----- Exercise text

Catalog Import API
INFO
This document represents an architecture decision record (ADR) and has been mirrored from the ADR section in our Shopware 6 repository. You can find the original version here
Superseded as this "project" was aborted as a lot of further issues came up while working on this approach.
Context
Our current API for importing entities is very flexible, however:
- The documentation is lackluster and brittle due to the fact that the schema maps directly to the databases.
- This exposure of implementation details leads to issues documenting the api but also using it as certain fields and entities are just bookkeeping.
- The size and complexity of the current schema make it impossible to generate clients or mappers for it.
- Variants and Media uploads have to be fully managed by the client
- The api puts the effort of error handling onto the client
Resulting in increased effort to build and maintain middlewares.
We want to provide an HTTP API and a PHP API for importing catalog related entities independent of the database schema. And reduce the amount of implementation details developers have to know about when integrating Shopware within existing systems e.g., ProductVisibility, ProductMedia Entities, Media creation, errors, etc.
Decision
We will introduce a new PHP Layer for importing catalog entities. It will:
- Evolve independently of the current database schema
- Be strongly typed
- Support referencing associations by different fields (eg assign tax by name instead of id)
- Be simpler to import images and generate variants
- Support asynchronous importing
- Have advanced error handling and reporting
We will expose this new PHP layer over an HTTP API with full Open API specifications.
Consequences
We will first release an @experimental feature with a very limited scope, a minimal data set. We will not support the full breadth of options available to the catalog system.
This will allow us to gather feedback, make changes and provide a well-designed system.
API Overview
PHP api
// for the structure of $myProductData see: Appendix A
function myMigration(array $myProductData)

----------

> _Problem set_:
A. In the Catalog Import API text, rewrite the passage from "- Be simpler" up to and including "function myMigration(array $myProductData)", changing "feedback" to "user input".
B. According to the Decision section of the Catalog Import API text, what will the new PHP layer for importing catalog entities do? List every point.
The rows after this text are not needed for any of the work.

----- Data provided

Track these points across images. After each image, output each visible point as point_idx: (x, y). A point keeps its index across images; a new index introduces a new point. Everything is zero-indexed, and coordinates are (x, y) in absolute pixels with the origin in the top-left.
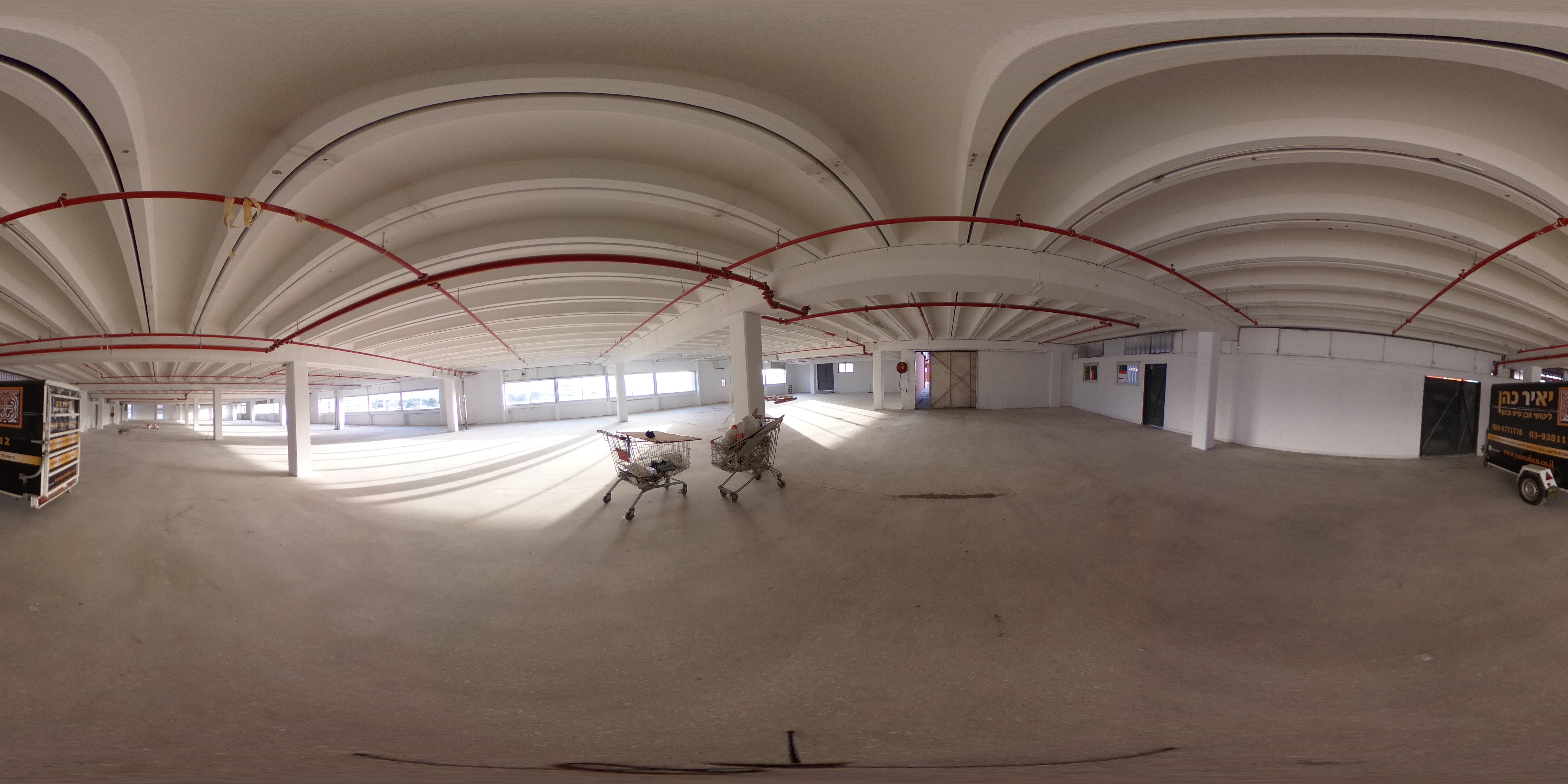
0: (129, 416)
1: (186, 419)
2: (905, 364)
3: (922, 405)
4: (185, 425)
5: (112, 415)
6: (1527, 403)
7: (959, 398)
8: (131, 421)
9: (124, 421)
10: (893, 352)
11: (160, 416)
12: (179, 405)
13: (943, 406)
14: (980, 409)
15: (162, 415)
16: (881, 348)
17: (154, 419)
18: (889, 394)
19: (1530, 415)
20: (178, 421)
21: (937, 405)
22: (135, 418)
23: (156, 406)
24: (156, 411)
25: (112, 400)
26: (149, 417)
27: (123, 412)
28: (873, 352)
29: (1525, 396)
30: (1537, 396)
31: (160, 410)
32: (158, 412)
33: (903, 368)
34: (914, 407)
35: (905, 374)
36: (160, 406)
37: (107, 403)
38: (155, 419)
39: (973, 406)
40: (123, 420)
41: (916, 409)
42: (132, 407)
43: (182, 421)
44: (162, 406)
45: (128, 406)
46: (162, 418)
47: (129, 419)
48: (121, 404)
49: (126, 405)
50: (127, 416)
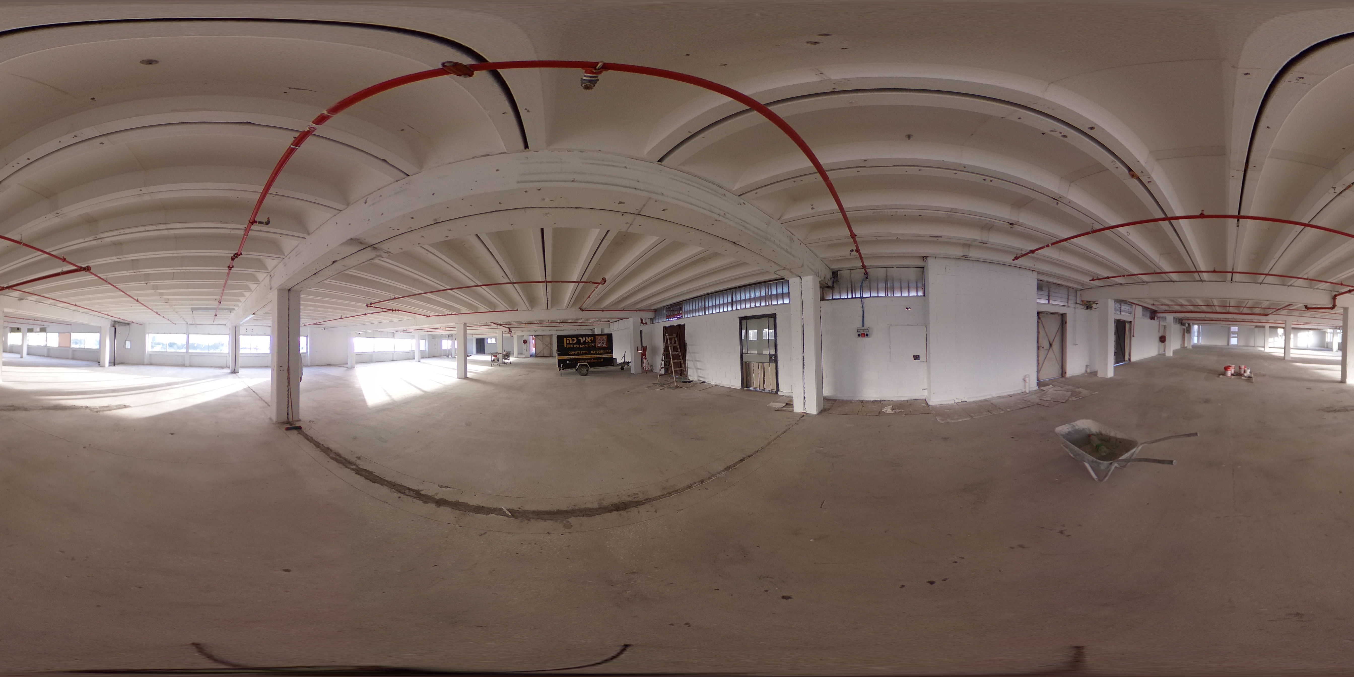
0: (1195, 340)
2: (526, 341)
5: (1163, 339)
6: (582, 342)
8: (1195, 347)
9: (1186, 347)
10: (521, 337)
11: (1234, 341)
12: (1264, 327)
15: (1236, 339)
16: (517, 336)
17: (1226, 344)
19: (584, 346)
20: (1262, 349)
21: (537, 355)
22: (1203, 342)
23: (1229, 329)
24: (1229, 335)
25: (1162, 315)
26: (1219, 342)
27: (1186, 335)
28: (514, 336)
29: (580, 339)
30: (586, 339)
31: (1234, 333)
32: (1232, 335)
35: (526, 346)
36: (1234, 329)
38: (1228, 344)
40: (1186, 345)
41: (530, 356)
42: (1199, 328)
44: (1237, 328)
45: (1191, 324)
46: (1236, 344)
47: (1192, 344)
48: (1181, 322)
49: (1189, 324)
50: (1192, 341)
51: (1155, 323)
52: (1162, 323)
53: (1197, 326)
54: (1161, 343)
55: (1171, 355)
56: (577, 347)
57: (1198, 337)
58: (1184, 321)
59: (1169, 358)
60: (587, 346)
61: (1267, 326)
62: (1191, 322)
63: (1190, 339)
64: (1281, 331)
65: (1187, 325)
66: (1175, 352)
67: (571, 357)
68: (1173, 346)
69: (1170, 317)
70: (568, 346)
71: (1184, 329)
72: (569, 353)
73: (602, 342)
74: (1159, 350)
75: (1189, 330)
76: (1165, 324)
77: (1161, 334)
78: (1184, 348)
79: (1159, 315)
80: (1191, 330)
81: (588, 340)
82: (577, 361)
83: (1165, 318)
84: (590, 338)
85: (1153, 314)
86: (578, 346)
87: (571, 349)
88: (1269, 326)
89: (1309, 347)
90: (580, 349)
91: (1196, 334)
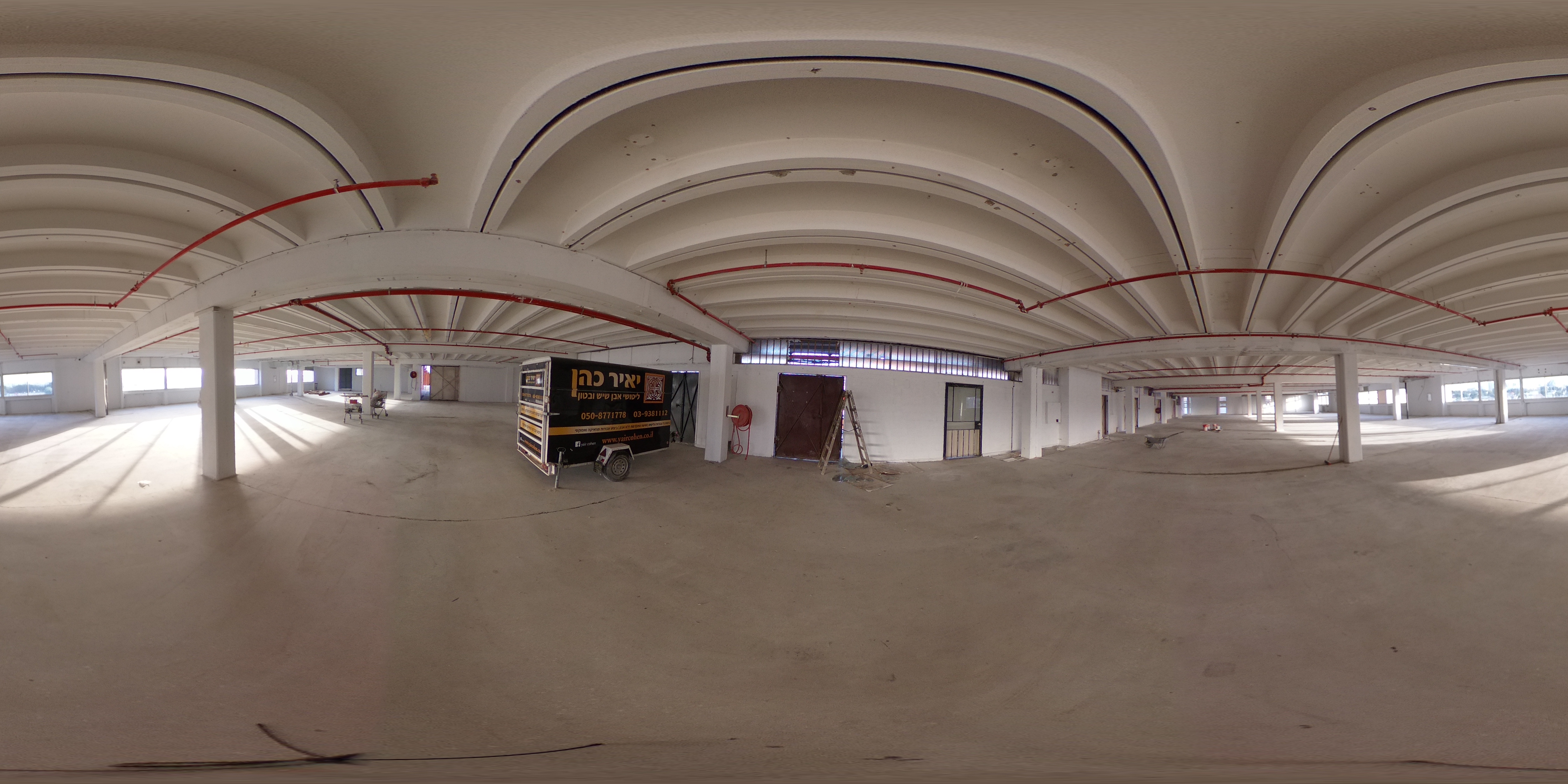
0: (1185, 411)
1: (1259, 413)
2: (415, 373)
3: (423, 398)
4: (1256, 422)
5: (1158, 411)
6: (616, 385)
7: (448, 394)
8: (1186, 418)
9: (1177, 418)
10: (407, 365)
11: (1223, 410)
12: (1246, 396)
13: (438, 399)
14: (460, 402)
15: (1225, 408)
16: (401, 362)
17: (1215, 413)
18: (404, 392)
19: (620, 396)
20: (1246, 416)
21: (434, 398)
22: (1192, 413)
23: (1217, 399)
24: (1217, 405)
25: (1158, 391)
26: (1208, 412)
27: (1176, 406)
28: (395, 364)
29: (612, 378)
30: (625, 379)
31: (1222, 403)
32: (1221, 405)
33: (414, 375)
34: (420, 399)
35: (415, 378)
36: (1222, 398)
37: (1150, 395)
38: (1217, 414)
39: (456, 399)
40: (1177, 416)
41: (421, 400)
42: (1188, 399)
43: (1251, 416)
44: (1225, 397)
45: (1181, 397)
46: (1225, 413)
47: (1182, 415)
48: (1172, 395)
49: (1179, 397)
50: (1182, 412)
51: (1152, 397)
52: (1158, 398)
53: (1186, 398)
54: (1156, 414)
55: (1166, 423)
56: (603, 398)
57: (1188, 407)
58: (1173, 395)
59: (1165, 425)
60: (627, 397)
61: (1249, 394)
62: (1180, 395)
63: (1181, 410)
64: (1269, 398)
65: (1177, 398)
66: (1168, 421)
67: (587, 430)
68: (1167, 416)
69: (1164, 393)
70: (581, 396)
71: (1174, 401)
72: (584, 416)
73: (655, 390)
74: (1155, 420)
75: (1179, 402)
76: (1159, 398)
77: (1156, 407)
78: (1174, 418)
79: (1154, 391)
80: (1181, 402)
81: (630, 381)
82: (599, 439)
83: (1160, 393)
84: (633, 376)
85: (1150, 391)
86: (607, 396)
87: (587, 405)
88: (1250, 395)
89: (1297, 412)
90: (611, 406)
91: (1186, 405)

----------

> _Results for the exercise_:
A.
- Be simpler to import images and generate variants
- Support asynchronous importing
- Have advanced error handling and reporting
We will expose this new PHP layer over an HTTP API with full Open API specifications.
Consequences
We will first release an @experimental feature with a very limited scope, a minimal data set. We will not support the full breadth of options available to the catalog system.
This will allow us to gather user input, make changes and provide a well-designed system.
API Overview
PHP api
// for the structure of $myProductData see: Appendix A
function myMigration(array $myProductData)

B.
- Evolve independently of the current database schema
- Be strongly typed
- Support referencing associations by different fields (eg assign tax by name instead of id)
- Be simpler to import images and generate variants
- Support asynchronous importing
- Have advanced error handling and reporting